[Collected data entries]
________________________________________
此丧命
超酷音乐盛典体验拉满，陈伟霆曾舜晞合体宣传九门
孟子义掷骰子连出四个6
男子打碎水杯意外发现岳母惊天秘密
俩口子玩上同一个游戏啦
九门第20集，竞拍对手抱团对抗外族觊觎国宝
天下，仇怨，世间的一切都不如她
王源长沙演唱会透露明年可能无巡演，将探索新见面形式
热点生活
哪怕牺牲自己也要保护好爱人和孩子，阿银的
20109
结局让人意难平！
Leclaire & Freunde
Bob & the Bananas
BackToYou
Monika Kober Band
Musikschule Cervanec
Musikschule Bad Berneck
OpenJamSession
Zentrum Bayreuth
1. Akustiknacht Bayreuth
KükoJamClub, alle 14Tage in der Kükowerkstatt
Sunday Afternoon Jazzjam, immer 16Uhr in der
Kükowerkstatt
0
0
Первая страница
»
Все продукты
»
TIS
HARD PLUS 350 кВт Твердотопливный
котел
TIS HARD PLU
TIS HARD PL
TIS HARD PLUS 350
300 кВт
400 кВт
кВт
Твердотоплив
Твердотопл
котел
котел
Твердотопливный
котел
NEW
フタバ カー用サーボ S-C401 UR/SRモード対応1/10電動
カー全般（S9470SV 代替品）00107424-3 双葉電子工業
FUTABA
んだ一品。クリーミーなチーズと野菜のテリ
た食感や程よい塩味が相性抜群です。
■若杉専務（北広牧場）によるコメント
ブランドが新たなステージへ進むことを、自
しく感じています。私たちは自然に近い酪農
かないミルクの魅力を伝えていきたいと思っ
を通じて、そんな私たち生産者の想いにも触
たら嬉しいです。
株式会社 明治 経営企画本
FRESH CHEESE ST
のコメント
________________________________________
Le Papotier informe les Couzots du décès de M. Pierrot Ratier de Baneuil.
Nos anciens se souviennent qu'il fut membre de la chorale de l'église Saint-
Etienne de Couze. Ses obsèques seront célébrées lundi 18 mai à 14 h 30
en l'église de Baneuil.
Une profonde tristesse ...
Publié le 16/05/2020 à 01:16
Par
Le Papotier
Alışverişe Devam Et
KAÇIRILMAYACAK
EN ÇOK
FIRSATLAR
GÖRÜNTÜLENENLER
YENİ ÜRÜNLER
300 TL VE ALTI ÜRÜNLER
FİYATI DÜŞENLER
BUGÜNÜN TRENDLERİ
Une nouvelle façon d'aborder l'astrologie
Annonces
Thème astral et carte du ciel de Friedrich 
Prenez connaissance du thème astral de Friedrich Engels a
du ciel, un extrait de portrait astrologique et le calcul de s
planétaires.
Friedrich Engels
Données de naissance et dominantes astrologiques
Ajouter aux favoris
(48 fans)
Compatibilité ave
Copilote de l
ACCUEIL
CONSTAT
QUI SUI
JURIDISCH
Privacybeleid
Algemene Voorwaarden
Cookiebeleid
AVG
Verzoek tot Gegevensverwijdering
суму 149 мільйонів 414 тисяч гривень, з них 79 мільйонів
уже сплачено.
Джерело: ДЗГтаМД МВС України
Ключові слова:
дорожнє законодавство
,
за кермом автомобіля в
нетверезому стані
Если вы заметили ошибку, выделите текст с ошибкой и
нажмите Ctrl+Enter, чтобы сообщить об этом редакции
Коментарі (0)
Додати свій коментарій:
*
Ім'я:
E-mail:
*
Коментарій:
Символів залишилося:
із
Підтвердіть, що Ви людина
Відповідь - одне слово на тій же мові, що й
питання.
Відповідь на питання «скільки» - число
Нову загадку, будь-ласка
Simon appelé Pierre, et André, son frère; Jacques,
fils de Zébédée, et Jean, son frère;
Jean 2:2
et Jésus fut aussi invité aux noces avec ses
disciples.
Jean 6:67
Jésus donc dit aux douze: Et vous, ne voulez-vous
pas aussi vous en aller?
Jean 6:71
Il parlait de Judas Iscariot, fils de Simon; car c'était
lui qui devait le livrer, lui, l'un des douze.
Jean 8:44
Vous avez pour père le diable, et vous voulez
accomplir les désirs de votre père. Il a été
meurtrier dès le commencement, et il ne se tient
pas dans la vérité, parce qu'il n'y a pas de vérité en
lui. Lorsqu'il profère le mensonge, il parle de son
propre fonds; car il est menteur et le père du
________________________________________
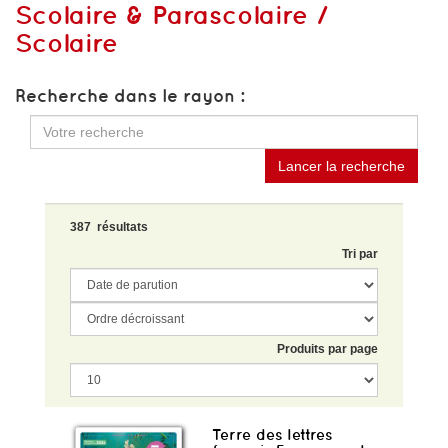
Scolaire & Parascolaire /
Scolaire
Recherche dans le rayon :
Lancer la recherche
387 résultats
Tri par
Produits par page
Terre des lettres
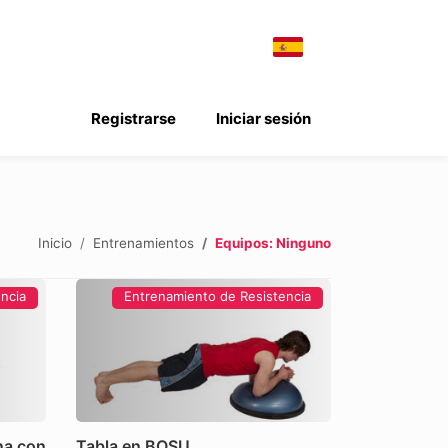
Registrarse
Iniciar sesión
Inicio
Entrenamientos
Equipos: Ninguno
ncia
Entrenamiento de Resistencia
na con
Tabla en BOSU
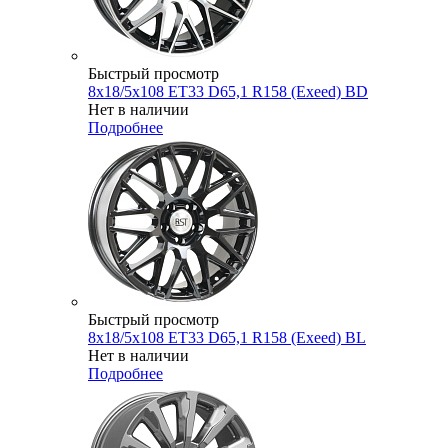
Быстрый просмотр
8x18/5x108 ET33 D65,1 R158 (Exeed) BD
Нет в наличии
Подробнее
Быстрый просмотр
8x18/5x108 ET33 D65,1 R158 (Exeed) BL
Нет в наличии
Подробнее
________________________________________
What the task asks: Repeat the lines of the records between the line containing "Le Papotier informe" and the line containing "Compatibilité ave", inclusive.

Exercise solution:
Le Papotier informe les Couzots du décès de M. Pierrot Ratier de Baneuil.
Nos anciens se souviennent qu'il fut membre de la chorale de l'église Saint-
Etienne de Couze. Ses obsèques seront célébrées lundi 18 mai à 14 h 30
en l'église de Baneuil.
Une profonde tristesse ...
Publié le 16/05/2020 à 01:16
Par
Le Papotier
Alışverişe Devam Et
KAÇIRILMAYACAK
EN ÇOK
FIRSATLAR
GÖRÜNTÜLENENLER
YENİ ÜRÜNLER
300 TL VE ALTI ÜRÜNLER
FİYATI DÜŞENLER
BUGÜNÜN TRENDLERİ
Une nouvelle façon d'aborder l'astrologie
Annonces
Thème astral et carte du ciel de Friedrich 
Prenez connaissance du thème astral de Friedrich Engels a
du ciel, un extrait de portrait astrologique et le calcul de s
planétaires.
Friedrich Engels
Données de naissance et dominantes astrologiques
Ajouter aux favoris
(48 fans)
Compatibilité ave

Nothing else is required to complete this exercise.